#### Passage shown

The economy averaged 4 per cent growth annually between 1997 and 2002 while tourism averaged 13 per cent growth. However, tourism declined 5 per cent in 2002, after stagnating in 2001.
Import-dependent Cuba has increasingly relied on tourism for hard currency since the collapse of former benefactor, the Soviet Union, plunged it into crisis more than a decade ago. Tourism accounted for close to 50 per cent of Cuba`s foreign exchange earnings in 2001, compared with around 10 per cent in 1991.
Arrivals increased at an annual rate of 19 per cent in the 1990s fuelling the economy`s recovery, and despite the US government ban on most of its citizens visiting the Caribbean island. The USA is the main tourism provider for the area.

########
#### Dataset excerpts

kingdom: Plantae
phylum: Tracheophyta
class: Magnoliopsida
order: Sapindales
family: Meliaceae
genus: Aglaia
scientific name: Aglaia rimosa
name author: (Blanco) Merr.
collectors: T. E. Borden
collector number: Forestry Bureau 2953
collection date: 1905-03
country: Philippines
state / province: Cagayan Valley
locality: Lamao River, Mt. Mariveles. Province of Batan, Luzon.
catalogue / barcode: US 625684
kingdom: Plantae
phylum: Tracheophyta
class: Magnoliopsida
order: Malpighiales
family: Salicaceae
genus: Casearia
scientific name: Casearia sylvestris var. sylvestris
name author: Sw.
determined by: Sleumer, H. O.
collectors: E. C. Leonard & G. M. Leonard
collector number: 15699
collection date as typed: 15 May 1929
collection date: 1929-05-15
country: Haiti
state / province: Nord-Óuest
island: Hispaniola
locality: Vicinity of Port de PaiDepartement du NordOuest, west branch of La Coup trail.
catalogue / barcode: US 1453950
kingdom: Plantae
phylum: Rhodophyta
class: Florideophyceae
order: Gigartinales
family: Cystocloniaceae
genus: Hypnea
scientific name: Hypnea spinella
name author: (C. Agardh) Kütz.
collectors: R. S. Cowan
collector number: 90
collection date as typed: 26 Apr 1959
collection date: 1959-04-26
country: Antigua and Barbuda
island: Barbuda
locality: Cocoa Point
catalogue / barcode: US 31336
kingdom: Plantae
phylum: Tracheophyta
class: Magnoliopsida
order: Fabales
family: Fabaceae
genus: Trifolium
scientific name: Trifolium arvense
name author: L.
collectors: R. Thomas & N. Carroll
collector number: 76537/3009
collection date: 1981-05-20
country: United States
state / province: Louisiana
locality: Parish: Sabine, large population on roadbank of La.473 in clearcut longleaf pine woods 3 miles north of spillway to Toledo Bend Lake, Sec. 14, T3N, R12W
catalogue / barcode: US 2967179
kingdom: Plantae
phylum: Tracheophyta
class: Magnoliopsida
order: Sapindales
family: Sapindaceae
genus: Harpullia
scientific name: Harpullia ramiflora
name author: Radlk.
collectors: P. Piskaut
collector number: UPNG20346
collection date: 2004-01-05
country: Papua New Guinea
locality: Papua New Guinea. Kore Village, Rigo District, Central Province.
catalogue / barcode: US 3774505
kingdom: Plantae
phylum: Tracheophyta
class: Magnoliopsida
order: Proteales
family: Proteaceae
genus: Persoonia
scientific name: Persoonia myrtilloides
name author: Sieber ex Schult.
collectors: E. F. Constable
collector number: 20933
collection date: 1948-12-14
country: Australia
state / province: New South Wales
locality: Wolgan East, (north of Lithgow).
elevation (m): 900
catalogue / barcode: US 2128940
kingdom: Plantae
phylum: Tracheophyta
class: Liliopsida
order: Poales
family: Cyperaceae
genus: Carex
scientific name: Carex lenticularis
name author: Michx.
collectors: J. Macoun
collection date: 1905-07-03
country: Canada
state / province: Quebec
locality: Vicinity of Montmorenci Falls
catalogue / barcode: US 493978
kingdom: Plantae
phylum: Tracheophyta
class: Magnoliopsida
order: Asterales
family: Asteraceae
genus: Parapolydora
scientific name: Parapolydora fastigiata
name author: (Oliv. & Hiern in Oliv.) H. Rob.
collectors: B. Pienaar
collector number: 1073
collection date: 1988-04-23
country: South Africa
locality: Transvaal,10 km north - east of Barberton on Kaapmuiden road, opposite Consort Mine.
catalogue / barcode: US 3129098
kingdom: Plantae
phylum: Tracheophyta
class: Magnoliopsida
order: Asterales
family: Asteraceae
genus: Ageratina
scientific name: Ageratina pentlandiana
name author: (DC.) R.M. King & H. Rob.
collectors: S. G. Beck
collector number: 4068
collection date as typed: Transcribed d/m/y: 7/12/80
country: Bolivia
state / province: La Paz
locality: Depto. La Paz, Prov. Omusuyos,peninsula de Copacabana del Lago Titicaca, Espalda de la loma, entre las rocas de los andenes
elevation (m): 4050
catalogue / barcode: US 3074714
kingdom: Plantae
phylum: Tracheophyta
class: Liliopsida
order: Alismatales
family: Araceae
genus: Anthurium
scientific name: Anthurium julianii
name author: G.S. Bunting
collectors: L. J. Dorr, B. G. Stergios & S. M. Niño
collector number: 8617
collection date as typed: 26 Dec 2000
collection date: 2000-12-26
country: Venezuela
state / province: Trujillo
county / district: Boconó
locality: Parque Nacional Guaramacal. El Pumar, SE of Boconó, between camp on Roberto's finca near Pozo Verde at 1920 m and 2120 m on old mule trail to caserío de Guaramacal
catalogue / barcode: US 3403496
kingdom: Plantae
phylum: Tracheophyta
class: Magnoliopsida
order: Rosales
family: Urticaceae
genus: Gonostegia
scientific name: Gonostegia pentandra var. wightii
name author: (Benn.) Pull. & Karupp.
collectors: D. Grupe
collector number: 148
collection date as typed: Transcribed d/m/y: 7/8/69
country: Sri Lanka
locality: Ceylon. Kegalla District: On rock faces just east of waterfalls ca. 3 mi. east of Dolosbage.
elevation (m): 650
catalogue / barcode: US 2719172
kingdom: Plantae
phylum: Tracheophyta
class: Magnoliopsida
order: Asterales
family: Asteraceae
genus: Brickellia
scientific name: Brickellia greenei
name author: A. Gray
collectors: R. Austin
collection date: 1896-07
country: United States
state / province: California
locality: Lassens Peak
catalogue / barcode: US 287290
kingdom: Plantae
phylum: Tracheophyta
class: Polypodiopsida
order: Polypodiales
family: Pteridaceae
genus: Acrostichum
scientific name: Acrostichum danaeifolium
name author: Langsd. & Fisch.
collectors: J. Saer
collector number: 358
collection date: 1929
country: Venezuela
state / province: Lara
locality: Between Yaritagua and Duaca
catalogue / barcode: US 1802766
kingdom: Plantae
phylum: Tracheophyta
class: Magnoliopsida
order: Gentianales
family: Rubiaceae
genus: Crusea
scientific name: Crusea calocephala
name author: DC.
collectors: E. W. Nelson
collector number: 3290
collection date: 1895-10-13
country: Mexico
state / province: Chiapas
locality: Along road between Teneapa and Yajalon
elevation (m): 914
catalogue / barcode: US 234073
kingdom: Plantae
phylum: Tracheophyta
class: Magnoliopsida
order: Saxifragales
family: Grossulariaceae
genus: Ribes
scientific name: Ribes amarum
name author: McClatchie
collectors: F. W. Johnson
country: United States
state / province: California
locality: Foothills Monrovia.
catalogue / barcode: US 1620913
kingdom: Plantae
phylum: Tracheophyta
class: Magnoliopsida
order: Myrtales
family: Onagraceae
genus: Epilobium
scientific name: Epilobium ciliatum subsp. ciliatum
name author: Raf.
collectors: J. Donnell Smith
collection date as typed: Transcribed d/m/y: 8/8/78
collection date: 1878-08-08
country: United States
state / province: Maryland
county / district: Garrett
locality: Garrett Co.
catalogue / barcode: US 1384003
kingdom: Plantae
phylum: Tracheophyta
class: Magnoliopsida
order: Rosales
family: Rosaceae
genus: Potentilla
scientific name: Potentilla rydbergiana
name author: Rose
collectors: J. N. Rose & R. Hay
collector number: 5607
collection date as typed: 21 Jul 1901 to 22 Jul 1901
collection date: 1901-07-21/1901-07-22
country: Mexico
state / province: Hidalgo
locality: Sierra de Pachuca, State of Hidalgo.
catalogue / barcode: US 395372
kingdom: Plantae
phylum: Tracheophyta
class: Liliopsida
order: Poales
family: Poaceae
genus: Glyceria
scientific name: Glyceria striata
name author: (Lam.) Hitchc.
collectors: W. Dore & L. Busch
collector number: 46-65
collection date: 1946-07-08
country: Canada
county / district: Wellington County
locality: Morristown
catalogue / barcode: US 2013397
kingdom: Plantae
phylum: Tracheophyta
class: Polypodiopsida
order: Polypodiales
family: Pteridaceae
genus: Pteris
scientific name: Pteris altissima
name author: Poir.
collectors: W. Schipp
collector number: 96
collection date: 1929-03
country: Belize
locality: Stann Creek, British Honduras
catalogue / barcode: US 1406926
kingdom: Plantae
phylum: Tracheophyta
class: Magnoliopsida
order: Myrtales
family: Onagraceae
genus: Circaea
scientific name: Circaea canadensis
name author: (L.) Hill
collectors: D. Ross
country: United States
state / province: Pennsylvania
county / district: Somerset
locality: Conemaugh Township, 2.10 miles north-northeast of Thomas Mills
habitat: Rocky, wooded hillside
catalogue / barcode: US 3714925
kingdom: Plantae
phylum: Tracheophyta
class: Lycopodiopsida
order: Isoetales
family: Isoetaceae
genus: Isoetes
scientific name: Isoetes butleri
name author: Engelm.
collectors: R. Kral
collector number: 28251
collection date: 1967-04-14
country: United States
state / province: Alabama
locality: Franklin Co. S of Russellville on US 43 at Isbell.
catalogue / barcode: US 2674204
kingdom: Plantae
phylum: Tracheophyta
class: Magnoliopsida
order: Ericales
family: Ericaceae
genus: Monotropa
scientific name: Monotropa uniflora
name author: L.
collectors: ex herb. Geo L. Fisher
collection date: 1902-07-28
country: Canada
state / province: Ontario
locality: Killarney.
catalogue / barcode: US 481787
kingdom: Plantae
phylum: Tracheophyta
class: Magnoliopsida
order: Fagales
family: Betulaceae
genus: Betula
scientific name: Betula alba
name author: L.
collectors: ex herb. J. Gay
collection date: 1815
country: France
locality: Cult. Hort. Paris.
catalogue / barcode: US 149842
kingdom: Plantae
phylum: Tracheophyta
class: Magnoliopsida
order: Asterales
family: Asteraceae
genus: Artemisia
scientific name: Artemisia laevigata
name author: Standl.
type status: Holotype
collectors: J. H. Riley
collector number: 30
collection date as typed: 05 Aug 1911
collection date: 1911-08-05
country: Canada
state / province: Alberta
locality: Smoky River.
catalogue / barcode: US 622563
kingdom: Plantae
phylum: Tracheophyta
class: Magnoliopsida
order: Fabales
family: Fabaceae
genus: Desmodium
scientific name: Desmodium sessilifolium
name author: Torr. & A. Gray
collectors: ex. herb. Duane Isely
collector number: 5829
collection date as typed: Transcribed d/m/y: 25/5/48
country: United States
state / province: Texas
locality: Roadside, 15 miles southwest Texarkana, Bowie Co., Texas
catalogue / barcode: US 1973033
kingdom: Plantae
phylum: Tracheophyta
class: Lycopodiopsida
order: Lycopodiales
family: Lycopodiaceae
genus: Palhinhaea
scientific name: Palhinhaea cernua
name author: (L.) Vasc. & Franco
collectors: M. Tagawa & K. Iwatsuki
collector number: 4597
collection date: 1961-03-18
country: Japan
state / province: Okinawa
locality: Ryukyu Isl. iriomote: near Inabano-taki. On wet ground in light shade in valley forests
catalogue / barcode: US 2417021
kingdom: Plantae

########

> Work to complete: Continue the passage on tourism and Cuba's economy from the point where it ends.

> Output:
Arrivals stagnated in 2001 and tourism industry revenues declined 5.2 per cent to US$1.85 billion, reducing economic growth to 3 percent, from more than 6 per cent the previous two years. Preliminary estimates point to a 7% decline in tourist arrivals in 2002, and an even sharper decline in terms of foreign exchange.
However, things could be looking up. The ministry says that 107,299 tourists came to the Caribbean island in October 2002, compared with 97,773 in October 2001. The 10 per cent increase was the first monthly upturn reported since 11 September 2001.